Florida: Proposal for retroactive term limits for appellate courts filed; voters have rejected prior efforts in other states; only New Mexico Probate Court judges subject to similar restrictions

A version of a plan advocated for by the (soon to be) Speaker of the Florida House to put term limits on Florida’s Supreme Court has been prefiled for the 2016 session.

Under HJR 197 as filed

No person may appear on the ballot for retention to the office of justice of the supreme court or judge of a district court of appeal if, by the end of the current term of office, the person has ever served or, but for resignation, would have served, in that office for two consecutive full terms.

The proposed amendment would specifically “apply to justices and judges in office on the effective date of the amendment.” That would appear to clear from the Supreme Court bench justices Barbara J. Pariente (served since December 10, 1997), R. Fred Lewis (December 7, 1998), and Peggy A. Quince (December 8, 1998).

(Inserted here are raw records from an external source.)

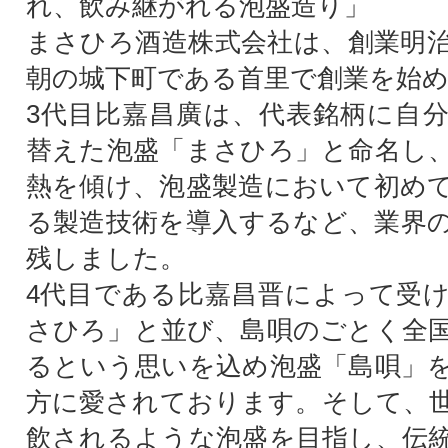
れ、飲み継がれる泡盛造り」
まさひろ酒造株式会社は、創業明治
朝の城下町である首里で創業を始
3代目比嘉昌廣は、代表銘柄に自
替えた泡盛「まさひろ」と命名し
熱を傾け、泡盛製造において初め
る製造技術を導入するなど、業界
残しました。
4代目である比嘉昌晋によって受
さひろ」と並び、島唄のごとく全
るという思いを込め泡盛「島唄」
方に愛されております。そして、
飲されるような泡盛を目指し、伝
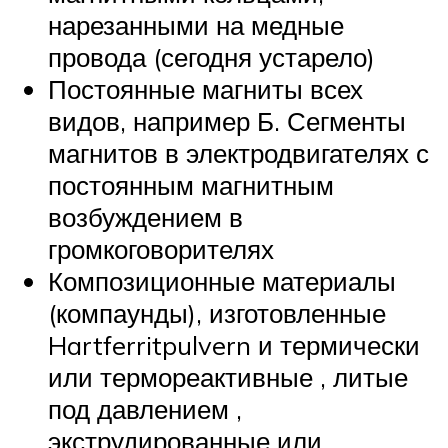
нарезанными на медные
провода (сегодня устарело)
Постоянные магниты всех
видов, например Б. Сегменты
магнитов в электродвигателях с
постоянным магнитным
возбуждением в
громкоговорителях
Композиционные материалы
(компаунды), изготовленные
Hartferritpulvern и термически
или термореактивные , литые
под давлением ,
экструдированные или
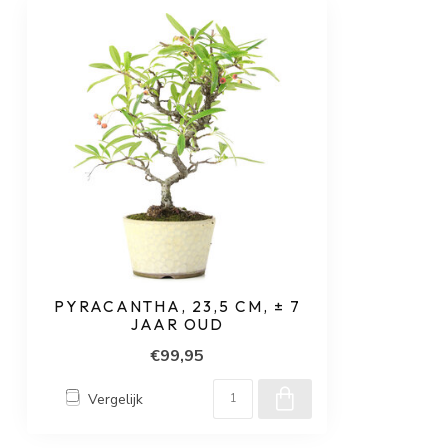
PYRACANTHA, 23,5 CM, ± 7
JAAR OUD
€99,95
Vergelijk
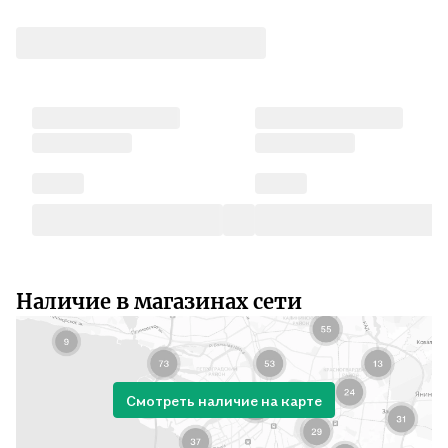
Наличие в магазинах сети
Смотреть наличие на карте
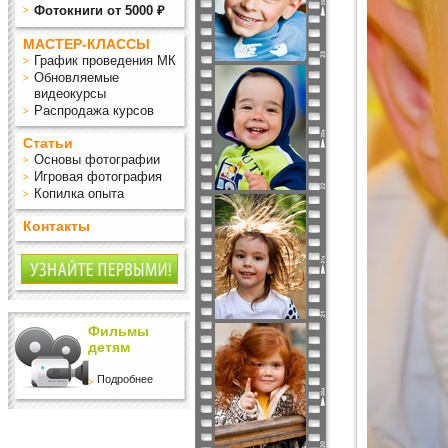
Фотокниги от 5000 ₽
МАСТЕР-КЛАССЫ
График проведения МК
Обновляемые
видеокурсы
Распродажа курсов
Статьи
Основы фотографии
Игровая фотография
Копилка опыта
Контакты
Фильмы
детям
Подробнее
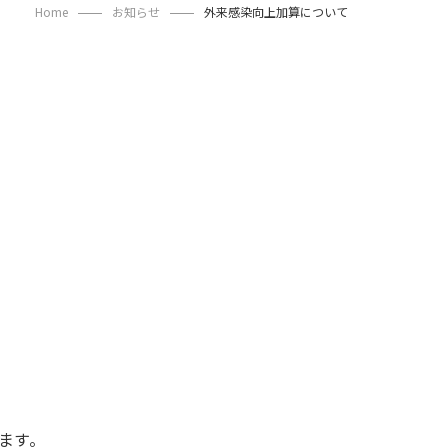
Home
お知らせ
外来感染向上加算について
す。 ​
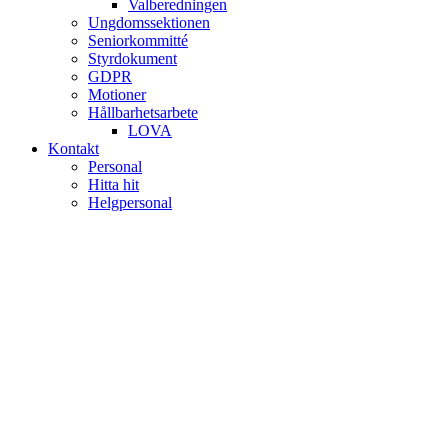
Valberedningen
Ungdomssektionen
Seniorkommitté
Styrdokument
GDPR
Motioner
Hållbarhetsarbete
LOVA
Kontakt
Personal
Hitta hit
Helgpersonal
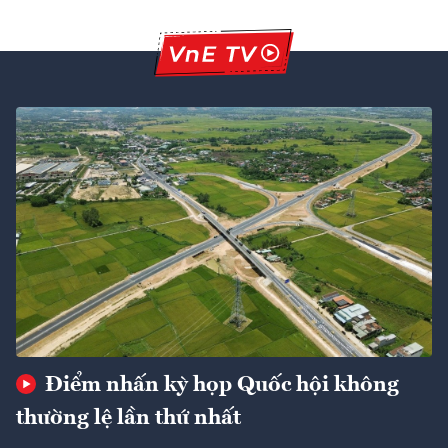
Điểm nhấn kỳ họp Quốc hội không
thường lệ lần thứ nhất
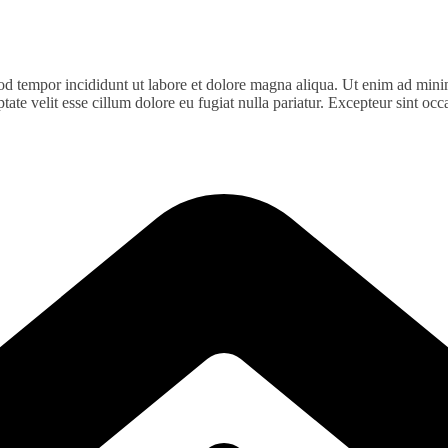
od tempor incididunt ut labore et dolore magna aliqua. Ut enim ad minim
te velit esse cillum dolore eu fugiat nulla pariatur. Excepteur sint occa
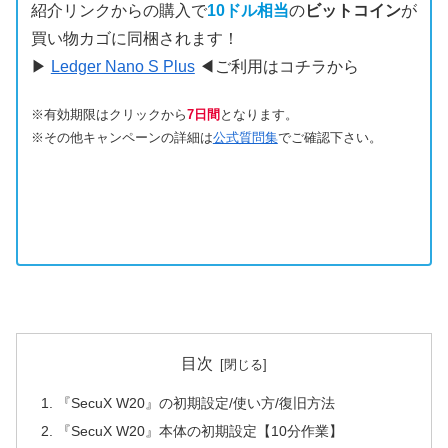
紹介リンクからの購入で
10ドル相当
の
ビットコイン
が
買い物カゴに同梱されます！
▶
Ledger Nano S Plus
◀ご利用はコチラから
※有効期限はクリックから
7日間
となります。
※その他キャンペーンの詳細は
公式質問集
でご確認下さい。
目次
『SecuX W20』の初期設定/使い方/復旧方法
『SecuX W20』本体の初期設定【10分作業】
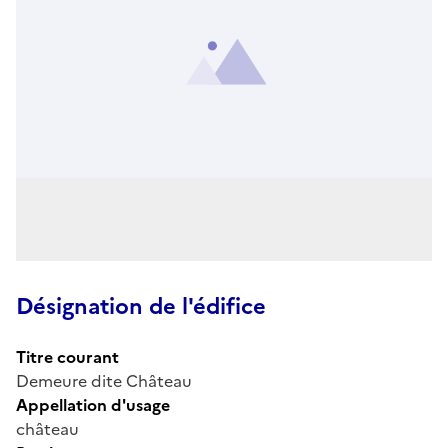
Désignation de l'édifice
Titre courant
Demeure dite Château
Appellation d'usage
château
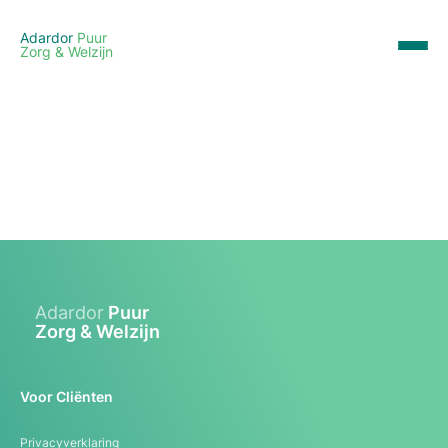
Adardor
Puur
Zorg & Welzijn
Adardor
Puur
Zorg & Welzijn
Voor Cliënten
Privacyverklaring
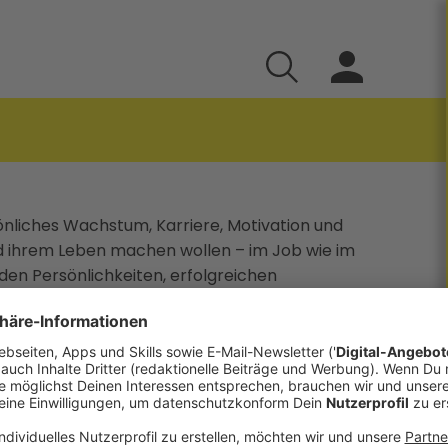
önliches Wachstum, Karriere, Motivation und
und ihrem Leben machen wollen – im Job wie im
enden Persönlichkeiten, erfolgreichen
 Köpfen, die mit Erfahrung, Wissen und
wege, Mindset, Weiterentwicklung,
terhelfen. Der Podcast für alle, die neugierig
swachsen wollen. - Jetzt abonnieren, bewerten &
dcasts und in der OÖN App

Update 9/18/2015 @ 12:45pm Interestingly, when Florida put term limits on legislators and executive branch officials in 1992 (Amendment 5, now Art. VI, Sec. 4(b)) it did not apply retroactively (“but no service in a term of office which commenced prior to the effective date of this amendment will be counted against the limit…”)

No other state has judicial term limits for appellate judges. As I noted when term limits were proposed in Oklahoma several years ago only New Mexico Probate Court judges are presently subject to term limits and their being subject to them was possibly a drafting error. Probate Court judges were explicitly exempted from term limits in New Mexico from statehood (1912) until 1992, but that exemption was deleted in drafting a new term limits for county officials provision in the state constitution.

While there have been bills introduced in state legislatures recently, none have advanced onto the ballot. Moreover, the one effort that did get before voters was in Colorado in 2006 (signature-gathered initiative) and was rejected 57-43.

Nevada voters overwhelming rejected Question 9B, a 1996 effort to limit that state’s judges to two terms (or 1 full term + part of another OR two partial terms). It was rejected 59-41%.

In 1995 Mississippi voters rejected Initiative 4, an effort to term limit a litany of public officials. Included were judges, who would have been restricted to 3 successive terms. It was rejected 54-46%.